**Data for the task:**
────────────────────────────────────────

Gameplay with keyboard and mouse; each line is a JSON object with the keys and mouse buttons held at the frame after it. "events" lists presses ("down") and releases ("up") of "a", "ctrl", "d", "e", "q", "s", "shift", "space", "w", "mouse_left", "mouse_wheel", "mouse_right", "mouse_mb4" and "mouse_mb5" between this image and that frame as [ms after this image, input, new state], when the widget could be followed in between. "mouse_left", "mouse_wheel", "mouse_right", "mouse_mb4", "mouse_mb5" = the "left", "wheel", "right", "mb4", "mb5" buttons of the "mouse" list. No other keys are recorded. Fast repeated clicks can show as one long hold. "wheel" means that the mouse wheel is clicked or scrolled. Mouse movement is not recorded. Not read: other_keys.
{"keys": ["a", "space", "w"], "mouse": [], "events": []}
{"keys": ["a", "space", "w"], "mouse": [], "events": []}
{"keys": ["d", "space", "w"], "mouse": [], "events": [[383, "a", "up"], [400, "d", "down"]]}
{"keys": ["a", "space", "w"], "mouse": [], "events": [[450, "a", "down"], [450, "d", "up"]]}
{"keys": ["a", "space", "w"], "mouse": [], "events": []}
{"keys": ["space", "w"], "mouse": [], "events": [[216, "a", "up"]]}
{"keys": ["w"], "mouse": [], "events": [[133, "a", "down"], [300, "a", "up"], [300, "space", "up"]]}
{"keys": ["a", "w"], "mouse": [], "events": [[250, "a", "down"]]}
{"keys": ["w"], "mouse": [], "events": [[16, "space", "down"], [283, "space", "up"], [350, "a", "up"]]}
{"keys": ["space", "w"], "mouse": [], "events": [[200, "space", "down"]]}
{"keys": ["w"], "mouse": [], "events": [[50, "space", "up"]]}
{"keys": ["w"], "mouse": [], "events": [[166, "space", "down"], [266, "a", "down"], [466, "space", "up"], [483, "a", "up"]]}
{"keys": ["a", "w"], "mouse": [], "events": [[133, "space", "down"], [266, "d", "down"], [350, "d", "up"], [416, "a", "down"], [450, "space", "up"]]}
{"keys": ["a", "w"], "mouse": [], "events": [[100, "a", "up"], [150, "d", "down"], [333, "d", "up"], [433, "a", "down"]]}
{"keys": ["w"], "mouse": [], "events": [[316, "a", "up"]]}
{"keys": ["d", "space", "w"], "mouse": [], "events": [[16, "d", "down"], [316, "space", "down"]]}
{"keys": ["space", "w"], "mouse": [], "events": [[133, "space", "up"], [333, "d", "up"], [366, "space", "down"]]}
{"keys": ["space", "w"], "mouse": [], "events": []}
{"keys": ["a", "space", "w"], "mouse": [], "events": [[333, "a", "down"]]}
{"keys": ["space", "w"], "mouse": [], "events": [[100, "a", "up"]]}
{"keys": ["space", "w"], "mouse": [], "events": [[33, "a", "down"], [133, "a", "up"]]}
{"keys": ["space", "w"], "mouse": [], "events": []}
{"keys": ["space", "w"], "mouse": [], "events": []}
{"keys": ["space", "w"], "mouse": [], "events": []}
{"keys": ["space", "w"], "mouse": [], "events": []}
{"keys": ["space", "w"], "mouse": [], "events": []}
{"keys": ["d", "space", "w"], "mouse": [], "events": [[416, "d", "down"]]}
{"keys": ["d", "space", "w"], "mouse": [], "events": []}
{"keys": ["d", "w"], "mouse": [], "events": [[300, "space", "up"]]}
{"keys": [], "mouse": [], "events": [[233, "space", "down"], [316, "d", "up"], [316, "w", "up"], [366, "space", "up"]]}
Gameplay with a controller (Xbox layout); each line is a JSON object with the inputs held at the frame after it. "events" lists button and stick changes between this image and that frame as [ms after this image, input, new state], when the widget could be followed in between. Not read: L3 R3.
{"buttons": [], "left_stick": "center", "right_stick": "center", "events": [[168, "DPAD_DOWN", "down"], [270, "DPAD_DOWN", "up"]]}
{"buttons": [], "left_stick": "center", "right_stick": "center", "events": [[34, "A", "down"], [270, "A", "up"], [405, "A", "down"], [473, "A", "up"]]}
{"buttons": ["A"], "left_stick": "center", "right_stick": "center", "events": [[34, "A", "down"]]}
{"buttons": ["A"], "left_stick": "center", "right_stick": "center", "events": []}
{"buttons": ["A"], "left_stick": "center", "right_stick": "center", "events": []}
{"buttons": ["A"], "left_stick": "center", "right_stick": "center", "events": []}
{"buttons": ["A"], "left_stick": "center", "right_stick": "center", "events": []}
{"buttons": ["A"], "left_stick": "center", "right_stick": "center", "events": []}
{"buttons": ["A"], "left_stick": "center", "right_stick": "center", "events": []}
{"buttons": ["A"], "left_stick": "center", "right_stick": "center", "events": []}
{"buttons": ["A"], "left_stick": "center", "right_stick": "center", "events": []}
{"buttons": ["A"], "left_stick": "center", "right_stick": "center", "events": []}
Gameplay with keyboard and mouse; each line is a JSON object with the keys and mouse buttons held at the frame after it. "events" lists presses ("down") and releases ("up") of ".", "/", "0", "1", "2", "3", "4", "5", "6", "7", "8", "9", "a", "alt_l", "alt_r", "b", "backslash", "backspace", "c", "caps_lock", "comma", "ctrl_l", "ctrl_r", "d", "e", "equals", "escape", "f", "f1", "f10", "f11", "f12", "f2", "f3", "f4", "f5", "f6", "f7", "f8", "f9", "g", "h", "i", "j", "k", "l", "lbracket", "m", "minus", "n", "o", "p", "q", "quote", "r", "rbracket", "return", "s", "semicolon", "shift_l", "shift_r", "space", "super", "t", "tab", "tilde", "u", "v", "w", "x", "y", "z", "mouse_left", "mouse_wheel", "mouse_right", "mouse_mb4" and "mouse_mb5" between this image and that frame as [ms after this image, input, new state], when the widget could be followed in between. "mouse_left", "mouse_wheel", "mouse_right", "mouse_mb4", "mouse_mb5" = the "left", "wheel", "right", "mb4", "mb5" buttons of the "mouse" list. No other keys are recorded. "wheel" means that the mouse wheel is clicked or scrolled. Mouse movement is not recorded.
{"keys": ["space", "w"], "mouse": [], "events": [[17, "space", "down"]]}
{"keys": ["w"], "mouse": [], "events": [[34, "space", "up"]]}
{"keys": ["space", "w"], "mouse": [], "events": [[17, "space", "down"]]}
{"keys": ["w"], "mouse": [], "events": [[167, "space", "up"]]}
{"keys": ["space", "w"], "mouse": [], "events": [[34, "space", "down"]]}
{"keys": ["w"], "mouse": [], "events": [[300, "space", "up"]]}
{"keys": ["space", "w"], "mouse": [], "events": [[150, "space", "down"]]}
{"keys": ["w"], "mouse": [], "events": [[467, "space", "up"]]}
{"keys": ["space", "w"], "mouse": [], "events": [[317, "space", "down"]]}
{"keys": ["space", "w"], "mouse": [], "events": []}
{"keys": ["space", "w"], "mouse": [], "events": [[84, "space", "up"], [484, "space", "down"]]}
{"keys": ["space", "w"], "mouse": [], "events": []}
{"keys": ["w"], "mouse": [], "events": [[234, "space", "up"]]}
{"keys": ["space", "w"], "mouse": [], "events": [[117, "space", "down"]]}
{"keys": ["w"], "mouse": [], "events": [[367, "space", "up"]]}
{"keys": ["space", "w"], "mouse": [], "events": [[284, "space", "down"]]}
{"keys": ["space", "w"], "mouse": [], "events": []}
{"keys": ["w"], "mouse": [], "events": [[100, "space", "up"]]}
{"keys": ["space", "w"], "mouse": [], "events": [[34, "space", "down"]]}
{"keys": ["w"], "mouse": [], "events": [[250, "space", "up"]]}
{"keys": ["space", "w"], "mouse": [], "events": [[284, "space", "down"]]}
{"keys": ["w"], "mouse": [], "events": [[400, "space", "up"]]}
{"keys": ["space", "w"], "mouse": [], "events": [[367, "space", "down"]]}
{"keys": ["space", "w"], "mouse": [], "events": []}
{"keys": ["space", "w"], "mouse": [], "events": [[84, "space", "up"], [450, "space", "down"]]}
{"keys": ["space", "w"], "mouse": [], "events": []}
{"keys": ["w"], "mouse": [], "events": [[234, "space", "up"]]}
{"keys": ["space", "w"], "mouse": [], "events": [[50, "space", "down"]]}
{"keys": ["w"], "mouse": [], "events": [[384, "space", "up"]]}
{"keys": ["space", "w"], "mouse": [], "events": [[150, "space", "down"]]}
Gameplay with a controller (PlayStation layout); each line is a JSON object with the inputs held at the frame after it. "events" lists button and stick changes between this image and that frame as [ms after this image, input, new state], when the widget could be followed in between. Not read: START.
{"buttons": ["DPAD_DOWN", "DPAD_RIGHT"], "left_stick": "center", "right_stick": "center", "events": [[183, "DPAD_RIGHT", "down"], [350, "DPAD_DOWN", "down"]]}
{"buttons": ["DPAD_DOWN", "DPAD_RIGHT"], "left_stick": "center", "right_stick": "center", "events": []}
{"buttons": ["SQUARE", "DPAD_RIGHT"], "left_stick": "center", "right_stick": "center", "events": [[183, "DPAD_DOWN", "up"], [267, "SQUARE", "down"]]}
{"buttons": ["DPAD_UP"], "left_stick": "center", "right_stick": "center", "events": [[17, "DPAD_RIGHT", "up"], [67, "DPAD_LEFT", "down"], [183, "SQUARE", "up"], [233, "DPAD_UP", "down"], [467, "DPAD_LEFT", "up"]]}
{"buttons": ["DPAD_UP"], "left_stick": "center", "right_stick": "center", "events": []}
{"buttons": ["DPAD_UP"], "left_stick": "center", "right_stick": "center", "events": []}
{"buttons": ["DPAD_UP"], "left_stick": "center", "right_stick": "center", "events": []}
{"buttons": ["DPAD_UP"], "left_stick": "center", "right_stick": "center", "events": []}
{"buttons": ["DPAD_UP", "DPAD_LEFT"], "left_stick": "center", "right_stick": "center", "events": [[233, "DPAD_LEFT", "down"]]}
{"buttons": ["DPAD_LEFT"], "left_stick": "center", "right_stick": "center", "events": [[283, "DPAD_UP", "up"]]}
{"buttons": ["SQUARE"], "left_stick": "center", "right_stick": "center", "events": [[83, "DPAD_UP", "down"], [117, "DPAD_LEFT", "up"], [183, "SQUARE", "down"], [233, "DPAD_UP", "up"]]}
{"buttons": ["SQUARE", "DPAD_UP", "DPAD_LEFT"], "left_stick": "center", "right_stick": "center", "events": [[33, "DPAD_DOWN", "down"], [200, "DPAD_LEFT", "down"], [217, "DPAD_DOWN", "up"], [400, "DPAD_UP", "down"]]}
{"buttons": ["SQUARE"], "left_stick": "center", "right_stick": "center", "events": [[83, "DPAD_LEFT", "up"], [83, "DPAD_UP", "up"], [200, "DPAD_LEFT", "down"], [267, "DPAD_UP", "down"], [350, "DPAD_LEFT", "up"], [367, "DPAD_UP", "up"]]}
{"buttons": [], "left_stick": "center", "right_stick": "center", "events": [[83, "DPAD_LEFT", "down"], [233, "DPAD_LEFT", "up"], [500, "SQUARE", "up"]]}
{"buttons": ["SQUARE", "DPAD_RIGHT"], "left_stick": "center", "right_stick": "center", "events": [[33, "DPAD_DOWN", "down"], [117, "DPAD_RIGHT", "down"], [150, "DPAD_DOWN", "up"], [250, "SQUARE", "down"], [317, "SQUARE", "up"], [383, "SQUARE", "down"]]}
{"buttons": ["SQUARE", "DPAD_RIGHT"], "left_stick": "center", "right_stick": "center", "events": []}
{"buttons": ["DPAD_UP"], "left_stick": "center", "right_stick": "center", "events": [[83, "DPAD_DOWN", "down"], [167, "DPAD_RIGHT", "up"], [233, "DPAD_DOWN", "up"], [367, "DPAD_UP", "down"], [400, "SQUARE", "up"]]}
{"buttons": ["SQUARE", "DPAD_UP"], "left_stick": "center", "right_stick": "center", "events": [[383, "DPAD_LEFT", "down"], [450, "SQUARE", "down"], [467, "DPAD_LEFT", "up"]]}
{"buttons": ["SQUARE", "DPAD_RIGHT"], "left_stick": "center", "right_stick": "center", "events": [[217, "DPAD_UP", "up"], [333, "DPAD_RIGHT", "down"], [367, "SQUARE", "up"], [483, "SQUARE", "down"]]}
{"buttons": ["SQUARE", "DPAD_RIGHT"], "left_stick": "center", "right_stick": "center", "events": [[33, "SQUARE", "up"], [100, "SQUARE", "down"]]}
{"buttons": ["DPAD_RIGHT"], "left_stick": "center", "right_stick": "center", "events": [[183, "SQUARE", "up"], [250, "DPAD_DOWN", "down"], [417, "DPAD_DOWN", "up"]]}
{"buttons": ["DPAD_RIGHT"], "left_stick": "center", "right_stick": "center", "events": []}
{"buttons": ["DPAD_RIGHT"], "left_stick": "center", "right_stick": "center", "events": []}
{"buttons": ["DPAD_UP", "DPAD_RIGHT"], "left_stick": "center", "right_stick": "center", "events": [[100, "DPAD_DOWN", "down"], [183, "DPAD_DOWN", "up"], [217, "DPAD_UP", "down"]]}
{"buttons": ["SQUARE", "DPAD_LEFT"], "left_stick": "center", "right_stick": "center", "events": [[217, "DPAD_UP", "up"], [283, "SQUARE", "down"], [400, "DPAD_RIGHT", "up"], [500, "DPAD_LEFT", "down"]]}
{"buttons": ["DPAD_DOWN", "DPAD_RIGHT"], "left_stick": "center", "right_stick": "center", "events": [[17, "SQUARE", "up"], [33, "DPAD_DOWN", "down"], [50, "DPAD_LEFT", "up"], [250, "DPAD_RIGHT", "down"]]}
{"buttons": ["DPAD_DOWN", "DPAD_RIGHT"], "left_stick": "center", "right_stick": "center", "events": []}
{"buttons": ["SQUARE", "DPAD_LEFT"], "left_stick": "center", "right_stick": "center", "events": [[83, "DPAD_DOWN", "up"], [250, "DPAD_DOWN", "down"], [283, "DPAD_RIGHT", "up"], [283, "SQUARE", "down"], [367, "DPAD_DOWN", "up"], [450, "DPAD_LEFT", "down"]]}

────────────────────────────────────────

**What to produce:** Line count for "controller": count the lines in the records above that contain this word, and write only the number.

**Solution to this exercise:** 2